Storie dell'Africa: dove i cinesi rischiano la vita per arricchire Pechino
Pechino (AsiaNews/Agenzie) – Il Sudan ha eseguito la condanna a morte di 2 persone accusate dell’omicidio di 4 lavoratori petroliferi, di cui 2 erano cinesi. Intanto sono stati liberati 7 pescatori cinesi, rapiti il 12 marzo nei pressi della penisola Bakassi, ricca di risorse, in Camerun.
I 2 giustiziati erano stati condannati nel 2004 per il plurimo omicidio, dopo essere stati trovati in possesso del veicolo degli assassinati, a Heglig, nel Kordofan Meridionale. Le agenzie non hanno meglio spiegato l’episodio, ma soltanto che le vittime erano dipendenti di una ditta cinese.
Il Sudan è ricco di petrolio e la Cina ne è tra i maggiori acquirenti. Ma negli ultimi anni sono aumentati gli episodi di violenza contro i molti lavoratori cinesi venuti nella zona. Nell’ottobre 2008 gruppi armati hanno rapito 9 lavoratori petroliferi cinesi e in seguito ne hanno uccisi 4.
La statale agenzia Xinhua ha annunciato ieri il rilascio di 7 pescatori, rapiti il 12 maggio mentre viaggiavano verso il porto di Limbe. Il rapimento è stato rivendicato dal gruppo Africa Marine Commando, che aveva chiesto un riscatto tra i 15mila e i 25mila dollari. Il rilascio è avvenuto dopo giorni di trattative.
Pechino ha vastissimi interessi in Africa, perché è sempre affamata di materie prime e disposta a pagarle senza chiedere garanzie su come i governi utilizzino il denaro. Di conseguenza fa affari anche con governi corrotti, che vendono le risorse nazionali per arricchirsi. Invece i Paesi occidentali, quando trattano con governi di dubbia correttezza, chiedono garanzie che il denaro sia utilizzato a vantaggio della popolazione, e si rifiutano di trattare con gli Stati accusati di crimini contro la popolazione, come il Sudan, al quale Pechino è accusata di vendere armi usate contro la stessa popolazione.
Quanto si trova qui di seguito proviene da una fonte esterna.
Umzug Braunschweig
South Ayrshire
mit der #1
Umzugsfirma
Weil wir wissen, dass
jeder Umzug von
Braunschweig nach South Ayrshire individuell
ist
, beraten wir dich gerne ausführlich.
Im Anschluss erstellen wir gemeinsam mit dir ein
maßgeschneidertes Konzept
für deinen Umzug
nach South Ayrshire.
La Cina ha così ottenuto posizioni di vantaggio nel Continente. Ma la protesta popolare sempre più esplode contro i cinesi, visti come i nuovi colonizzatori. In Zambia, nello Chambeshi, le ditte cinesi sono accusate di far lavorare i minatori senza garanzie per la sicurezza e di impedire l’attività dei sindacati: qui nel 2005, 51 minatori sono morti per un’esplosione in una miniera e nel 2006 controllori cinesi e la polizia hanno sparato contro i minatori che chiedevano migliori condizioni di lavoro e aumenti salariali. Nel marzo 2008 è esplosa violenta la protesta dei minatori e la polizia ha salvato a stento i dirigenti cinesi dal linciaggio.
Nel febbraio 2007, 14 cinesi dipendenti della Chinese National Petroleum Company sono stati rapiti (e poi rilasciati) in Nigeria da ribelli che accusano la compagnie di aiutare un governo corrotto a privarli delle risorse locali; a marzo 2007 sono stati rapiti altri 2 operai. Nello stesso anno, in Kenya un ingegnere cinese è stato ucciso e un altro ferito.
La protesta è talmente diffusa che in alcuni Paesi, come appunto lo Zambia, i leader cinesi venuti in visita hanno dovuto limitare al massimo le apparizioni pubbliche, per evitare accese contestazioni popolari.
Nei vari Stati Pechino, in cambio delle materie prime, finanzia importanti opere per miliardi di euro, ma pretende poi che i lavori siano eseguiti da ditte cinesi, che portano nel Paese i propri tecnici e le maestranze, utilizzando la forza lavoro locale solo per la mano d’opera non qualificata e sotto pagata.
In altri Paesi la Cina esporta le proprie merci a basso costo, rischiando di strangolare la nascente industria manifatturiera, suscitando vivaci proteste specie nelle maggiori economie del continente, come tra i tessili del Sudafrica.
Lo sfruttamento delle risorse è peraltro indiscriminato: nel gennaio 2008 la Sierra Leone ha vietato l’esportazione di legname per “l’indiscriminato saccheggio delle foreste” compiuto da ditte estere, anzitutto cinesi.